"Did you see Mr. Hunt?"
"Yes; he was just leaving when I met him, not in the sweetest of tempers. The way he growled about Mrs. Ireton P. Bembridge (her mere name irritates him) amused me exceedingly."
"Indeed. How has she provoked his wrath?"
"I could not wait to hear exactly, but he said something about some man whom he particularly wanted as a 'pal' here--delightful way of talking, his! beats Kirkland's--having fallen into her clutches. I suppose he is left lamenting; but I fancy Mrs. Ireton P. Bembridge is the safer companion of the two, unless the individual in question is uncommonly sharp."
Harriet looked attentively and searchingly at George. His unconsciousness was evidently quite unfeigned, and she refrained from asking him a question that had been on her lips.
"I came back to look for you as soon as ever I could get rid of Hunt," continued George; "but you had disappeared, and then I came here at once.
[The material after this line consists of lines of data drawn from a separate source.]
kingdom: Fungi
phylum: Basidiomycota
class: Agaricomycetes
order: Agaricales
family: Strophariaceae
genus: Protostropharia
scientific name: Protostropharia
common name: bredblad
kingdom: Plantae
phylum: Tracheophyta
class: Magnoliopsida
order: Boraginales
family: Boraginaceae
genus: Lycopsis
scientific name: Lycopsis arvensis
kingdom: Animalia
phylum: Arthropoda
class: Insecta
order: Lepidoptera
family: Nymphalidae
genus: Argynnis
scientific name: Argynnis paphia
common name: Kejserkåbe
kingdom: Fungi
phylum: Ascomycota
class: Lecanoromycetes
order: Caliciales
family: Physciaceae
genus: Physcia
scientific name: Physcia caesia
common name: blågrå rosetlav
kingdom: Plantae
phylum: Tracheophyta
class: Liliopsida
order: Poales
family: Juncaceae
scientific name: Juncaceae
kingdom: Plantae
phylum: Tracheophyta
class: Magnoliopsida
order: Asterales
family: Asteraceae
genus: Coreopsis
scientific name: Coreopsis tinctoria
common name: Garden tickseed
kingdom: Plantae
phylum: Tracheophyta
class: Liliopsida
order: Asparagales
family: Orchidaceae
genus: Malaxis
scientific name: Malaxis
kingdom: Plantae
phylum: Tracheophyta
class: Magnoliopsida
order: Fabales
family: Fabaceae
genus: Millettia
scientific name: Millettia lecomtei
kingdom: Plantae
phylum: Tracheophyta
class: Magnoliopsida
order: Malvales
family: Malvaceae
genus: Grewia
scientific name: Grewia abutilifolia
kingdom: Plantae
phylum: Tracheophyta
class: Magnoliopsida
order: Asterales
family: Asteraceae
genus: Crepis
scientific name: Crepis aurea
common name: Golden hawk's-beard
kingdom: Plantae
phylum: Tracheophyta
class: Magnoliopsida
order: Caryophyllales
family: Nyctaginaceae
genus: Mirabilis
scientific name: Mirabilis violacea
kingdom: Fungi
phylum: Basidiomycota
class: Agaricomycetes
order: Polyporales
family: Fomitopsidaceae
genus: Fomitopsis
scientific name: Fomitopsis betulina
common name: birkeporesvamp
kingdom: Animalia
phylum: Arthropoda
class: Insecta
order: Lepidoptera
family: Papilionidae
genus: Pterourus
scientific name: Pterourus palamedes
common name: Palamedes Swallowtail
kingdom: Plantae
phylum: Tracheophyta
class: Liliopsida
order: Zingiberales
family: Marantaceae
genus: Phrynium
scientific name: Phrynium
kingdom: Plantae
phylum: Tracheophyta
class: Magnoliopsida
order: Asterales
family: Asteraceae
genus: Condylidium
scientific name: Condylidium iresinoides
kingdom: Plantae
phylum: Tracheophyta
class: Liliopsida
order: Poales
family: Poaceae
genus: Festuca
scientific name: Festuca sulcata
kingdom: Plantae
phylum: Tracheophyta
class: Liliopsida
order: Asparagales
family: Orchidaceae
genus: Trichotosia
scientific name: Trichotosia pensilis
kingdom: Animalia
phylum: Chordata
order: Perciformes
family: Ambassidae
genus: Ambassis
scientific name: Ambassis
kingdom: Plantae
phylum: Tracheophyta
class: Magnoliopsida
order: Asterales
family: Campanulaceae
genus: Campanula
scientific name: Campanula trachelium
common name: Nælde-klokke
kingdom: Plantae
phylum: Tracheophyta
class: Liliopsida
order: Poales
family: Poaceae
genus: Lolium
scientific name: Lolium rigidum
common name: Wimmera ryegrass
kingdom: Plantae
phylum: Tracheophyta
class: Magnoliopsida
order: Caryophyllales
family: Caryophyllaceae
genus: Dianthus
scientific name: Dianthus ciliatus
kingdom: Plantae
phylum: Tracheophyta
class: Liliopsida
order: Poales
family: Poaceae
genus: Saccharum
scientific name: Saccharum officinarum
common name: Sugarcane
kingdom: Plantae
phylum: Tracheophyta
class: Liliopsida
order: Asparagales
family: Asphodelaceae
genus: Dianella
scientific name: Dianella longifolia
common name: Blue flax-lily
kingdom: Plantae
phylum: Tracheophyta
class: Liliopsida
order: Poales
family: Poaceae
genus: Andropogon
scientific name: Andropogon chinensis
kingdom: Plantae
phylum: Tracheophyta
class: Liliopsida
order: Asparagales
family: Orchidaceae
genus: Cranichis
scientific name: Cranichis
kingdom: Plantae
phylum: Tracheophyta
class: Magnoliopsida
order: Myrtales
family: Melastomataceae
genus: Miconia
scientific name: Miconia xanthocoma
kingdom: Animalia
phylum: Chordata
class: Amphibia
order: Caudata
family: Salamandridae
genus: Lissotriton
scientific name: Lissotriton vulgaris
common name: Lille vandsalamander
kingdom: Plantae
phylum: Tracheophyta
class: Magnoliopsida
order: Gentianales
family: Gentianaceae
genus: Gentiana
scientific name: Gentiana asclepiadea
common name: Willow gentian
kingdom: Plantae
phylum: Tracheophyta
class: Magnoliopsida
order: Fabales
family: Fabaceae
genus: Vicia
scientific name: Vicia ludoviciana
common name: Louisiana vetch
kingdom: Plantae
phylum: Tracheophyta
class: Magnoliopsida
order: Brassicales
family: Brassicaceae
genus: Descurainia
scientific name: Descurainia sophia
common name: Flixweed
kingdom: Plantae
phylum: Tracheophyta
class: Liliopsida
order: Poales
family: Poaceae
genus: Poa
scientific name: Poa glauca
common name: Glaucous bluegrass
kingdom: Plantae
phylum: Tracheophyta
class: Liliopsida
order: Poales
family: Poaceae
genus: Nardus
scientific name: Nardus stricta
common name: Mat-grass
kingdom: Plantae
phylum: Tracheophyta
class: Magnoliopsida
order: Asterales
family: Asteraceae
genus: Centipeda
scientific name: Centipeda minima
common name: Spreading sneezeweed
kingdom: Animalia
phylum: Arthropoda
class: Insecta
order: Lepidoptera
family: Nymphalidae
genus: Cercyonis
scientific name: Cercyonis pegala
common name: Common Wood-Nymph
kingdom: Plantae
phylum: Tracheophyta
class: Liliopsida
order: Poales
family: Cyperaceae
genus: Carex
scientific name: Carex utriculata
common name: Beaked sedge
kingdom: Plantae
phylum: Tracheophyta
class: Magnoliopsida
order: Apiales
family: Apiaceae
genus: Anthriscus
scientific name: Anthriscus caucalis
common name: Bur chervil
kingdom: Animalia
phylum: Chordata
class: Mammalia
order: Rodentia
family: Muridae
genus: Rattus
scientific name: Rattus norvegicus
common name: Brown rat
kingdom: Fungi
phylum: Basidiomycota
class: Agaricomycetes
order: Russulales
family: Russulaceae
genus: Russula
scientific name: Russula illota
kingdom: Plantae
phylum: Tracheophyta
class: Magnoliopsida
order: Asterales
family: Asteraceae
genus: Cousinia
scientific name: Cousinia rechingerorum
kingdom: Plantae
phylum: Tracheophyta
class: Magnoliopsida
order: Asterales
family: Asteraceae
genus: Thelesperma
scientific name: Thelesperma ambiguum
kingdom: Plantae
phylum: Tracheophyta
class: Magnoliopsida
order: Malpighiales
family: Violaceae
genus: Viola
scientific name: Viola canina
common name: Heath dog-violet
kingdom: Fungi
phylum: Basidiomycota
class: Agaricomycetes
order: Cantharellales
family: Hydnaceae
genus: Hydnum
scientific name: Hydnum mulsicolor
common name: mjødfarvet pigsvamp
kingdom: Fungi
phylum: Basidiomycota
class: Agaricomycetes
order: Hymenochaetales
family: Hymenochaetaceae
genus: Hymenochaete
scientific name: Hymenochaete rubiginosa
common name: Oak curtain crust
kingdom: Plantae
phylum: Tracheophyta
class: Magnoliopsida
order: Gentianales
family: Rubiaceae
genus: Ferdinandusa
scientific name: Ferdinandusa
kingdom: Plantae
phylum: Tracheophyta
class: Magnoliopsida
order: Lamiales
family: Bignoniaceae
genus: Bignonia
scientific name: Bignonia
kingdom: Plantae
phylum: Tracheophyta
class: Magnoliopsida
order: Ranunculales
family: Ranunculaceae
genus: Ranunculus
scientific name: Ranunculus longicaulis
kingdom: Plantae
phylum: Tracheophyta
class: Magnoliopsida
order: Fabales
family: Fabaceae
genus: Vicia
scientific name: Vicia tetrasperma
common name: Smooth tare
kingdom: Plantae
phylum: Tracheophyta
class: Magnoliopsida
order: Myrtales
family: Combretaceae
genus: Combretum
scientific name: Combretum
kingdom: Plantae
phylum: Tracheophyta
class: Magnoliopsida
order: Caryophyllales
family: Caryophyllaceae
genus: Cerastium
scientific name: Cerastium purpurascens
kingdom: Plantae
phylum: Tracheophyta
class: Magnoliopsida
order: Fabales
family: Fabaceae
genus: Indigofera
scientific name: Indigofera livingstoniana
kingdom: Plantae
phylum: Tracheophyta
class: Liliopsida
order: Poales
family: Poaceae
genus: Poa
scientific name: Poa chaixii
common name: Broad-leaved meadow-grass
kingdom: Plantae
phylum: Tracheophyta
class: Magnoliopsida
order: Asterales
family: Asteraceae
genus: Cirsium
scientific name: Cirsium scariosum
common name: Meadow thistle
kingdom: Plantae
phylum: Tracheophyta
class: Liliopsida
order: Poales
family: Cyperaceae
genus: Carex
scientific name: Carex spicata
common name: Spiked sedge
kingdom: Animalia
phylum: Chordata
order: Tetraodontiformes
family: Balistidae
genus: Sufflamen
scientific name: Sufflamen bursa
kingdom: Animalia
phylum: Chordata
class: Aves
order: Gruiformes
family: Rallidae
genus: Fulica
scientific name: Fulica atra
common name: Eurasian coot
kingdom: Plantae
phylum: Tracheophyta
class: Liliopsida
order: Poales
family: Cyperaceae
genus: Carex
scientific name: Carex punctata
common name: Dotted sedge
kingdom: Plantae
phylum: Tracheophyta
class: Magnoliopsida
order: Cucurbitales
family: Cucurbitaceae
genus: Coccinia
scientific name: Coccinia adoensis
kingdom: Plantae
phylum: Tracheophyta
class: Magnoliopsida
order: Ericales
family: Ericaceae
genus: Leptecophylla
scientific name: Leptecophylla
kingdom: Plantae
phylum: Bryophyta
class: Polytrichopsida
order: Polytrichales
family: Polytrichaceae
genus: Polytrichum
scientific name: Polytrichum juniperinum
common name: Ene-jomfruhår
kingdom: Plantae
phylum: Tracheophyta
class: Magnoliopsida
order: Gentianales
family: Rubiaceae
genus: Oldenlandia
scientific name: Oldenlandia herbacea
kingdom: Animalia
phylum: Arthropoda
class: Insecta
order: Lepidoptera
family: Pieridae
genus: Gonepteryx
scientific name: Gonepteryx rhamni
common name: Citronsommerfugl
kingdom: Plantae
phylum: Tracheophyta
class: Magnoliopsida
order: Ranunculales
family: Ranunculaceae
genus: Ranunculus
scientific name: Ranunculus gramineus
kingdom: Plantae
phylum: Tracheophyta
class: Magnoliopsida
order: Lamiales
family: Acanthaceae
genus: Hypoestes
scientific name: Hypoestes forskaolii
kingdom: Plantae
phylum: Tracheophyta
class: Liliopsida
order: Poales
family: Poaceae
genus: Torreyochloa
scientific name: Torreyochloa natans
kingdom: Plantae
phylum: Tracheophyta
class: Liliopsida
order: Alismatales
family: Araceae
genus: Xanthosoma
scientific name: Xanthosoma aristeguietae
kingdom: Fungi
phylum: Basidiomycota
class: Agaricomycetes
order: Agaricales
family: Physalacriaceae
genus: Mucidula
Routh had not come in, I think, then?"
"No," said Harriet, curtly.
Then the conversation drifted to other matters, and George, who felt unusually happy and hopeful that day, was proportionately self-engrossed, and tested Harriet's power of listening considerably. She sat before him pale and quiet, and there was never a sparkle in her blue eyes, or a flush upon her white cheek; yet she was not cold, not uninterested, and if the answers she made, and the interest she manifested, were unreal, and the result of effort, at least she concealed their falsehood well. He talked of his mother and of his uncle, and told her how Mr. Felton had made him a present of a handsome sum of money only that morning.
"And, as if to prove the truth of the saying that 'it never rains but it pours,'" said George, "I not only got this money from him, which a little time ago would have seemed positive riches to me, and a longer time ago would have saved me from--well, Mrs. Routh, I need not tell you from what it would have saved me; but I got a handsome price for my story, and a proposal from the Piccadilly people to do another serial for them, to commence in November."
"Do you really think, George," Harriet said, as if her attention had not extended to the concluding sentence--"do you really think that money would have kept you all right?"